» **Given exercise**
Print every line of text in the records below word for word, but leave out the pictures.

» **Data supplied**
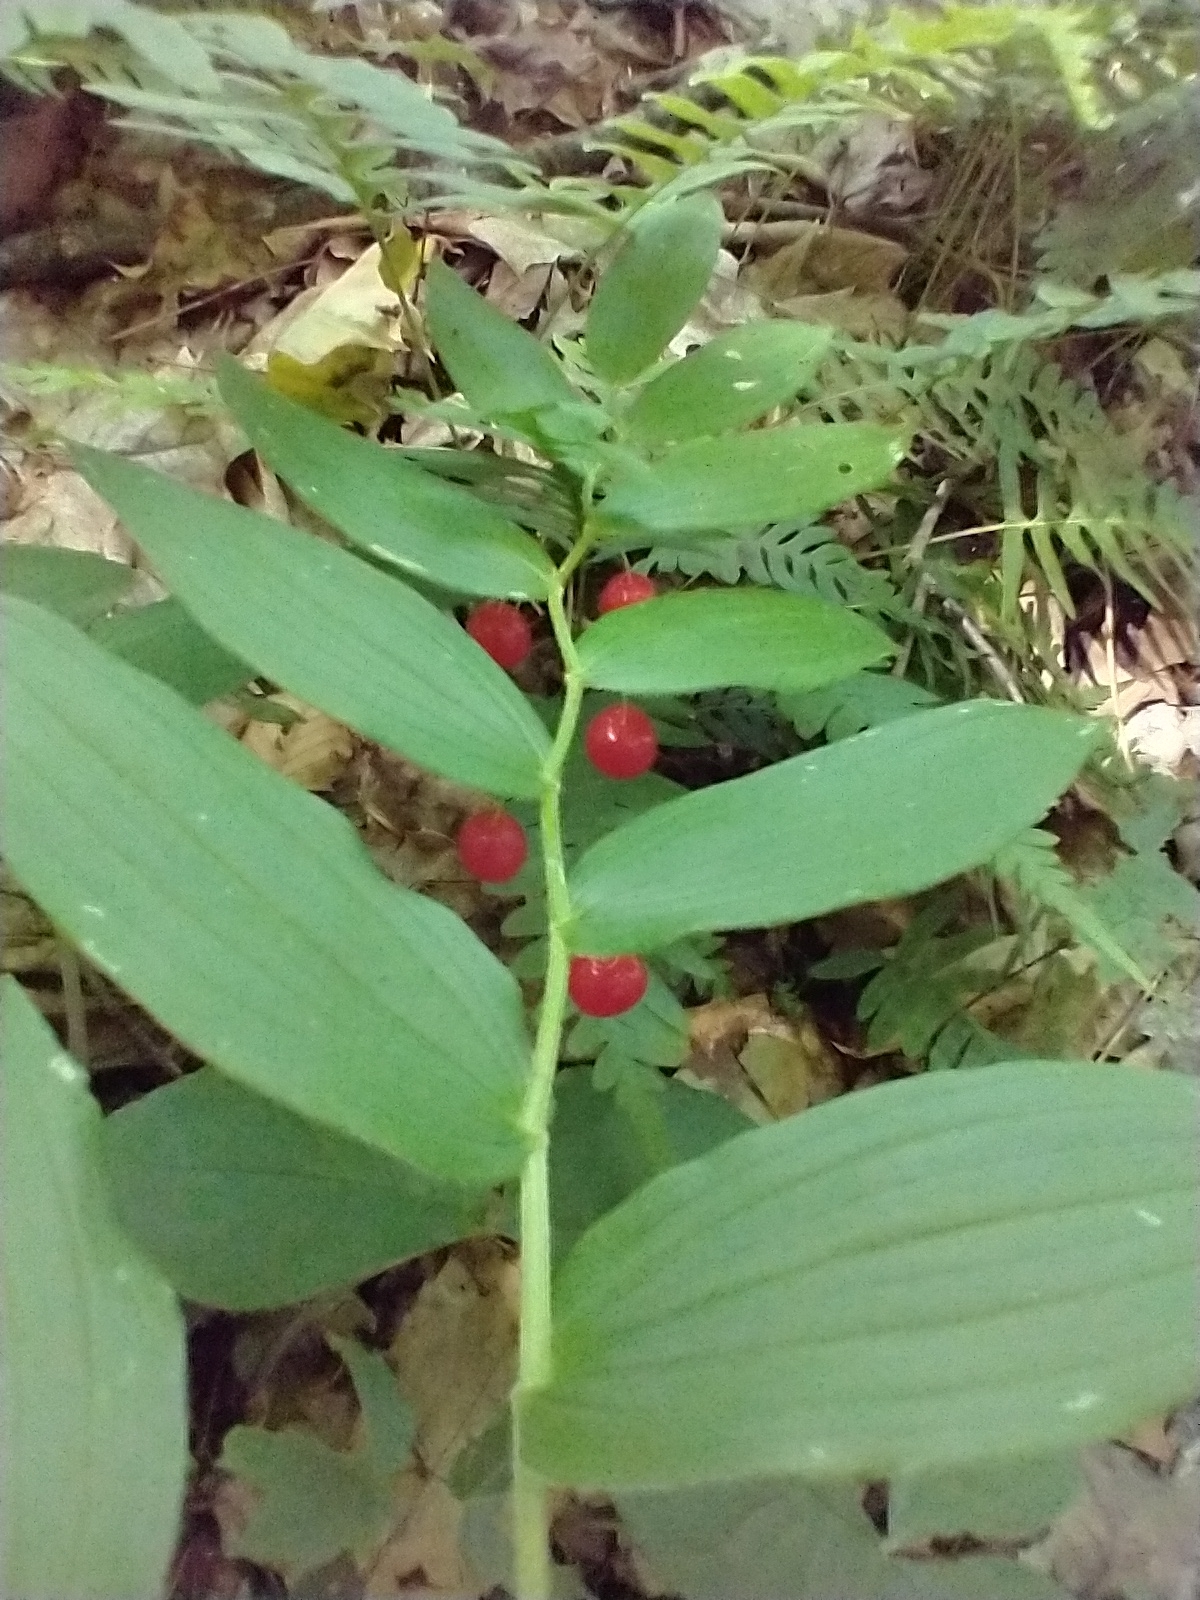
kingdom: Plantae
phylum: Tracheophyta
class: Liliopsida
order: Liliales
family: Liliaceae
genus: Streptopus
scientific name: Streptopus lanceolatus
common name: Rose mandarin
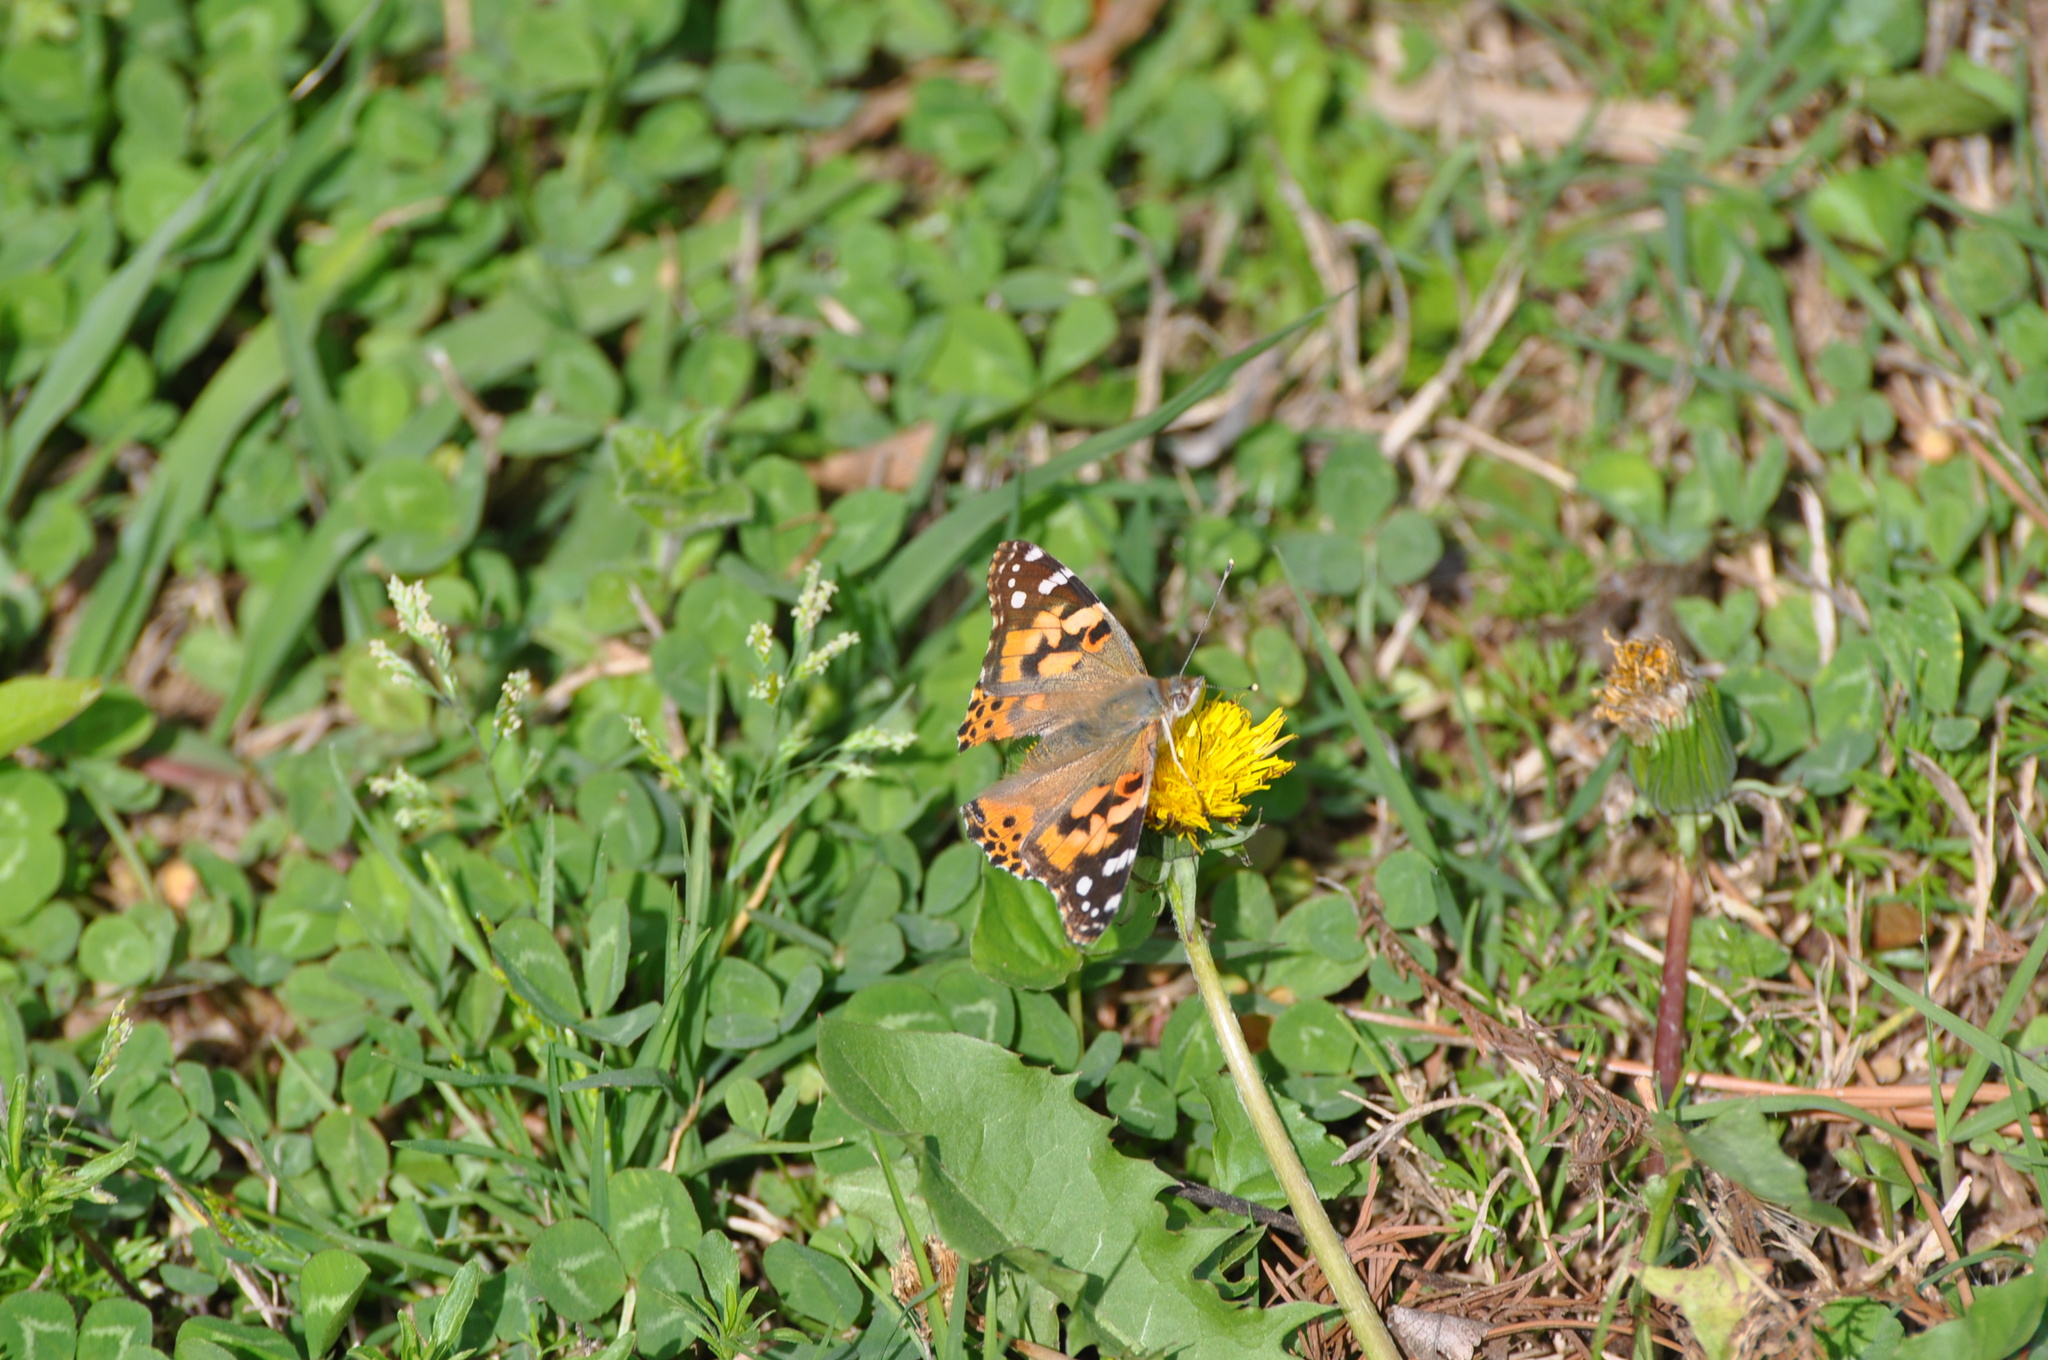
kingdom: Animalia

» **Exercise result**
kingdom: Plantae
phylum: Tracheophyta
class: Liliopsida
order: Liliales
family: Liliaceae
genus: Streptopus
scientific name: Streptopus lanceolatus
common name: Rose mandarin
kingdom: Animalia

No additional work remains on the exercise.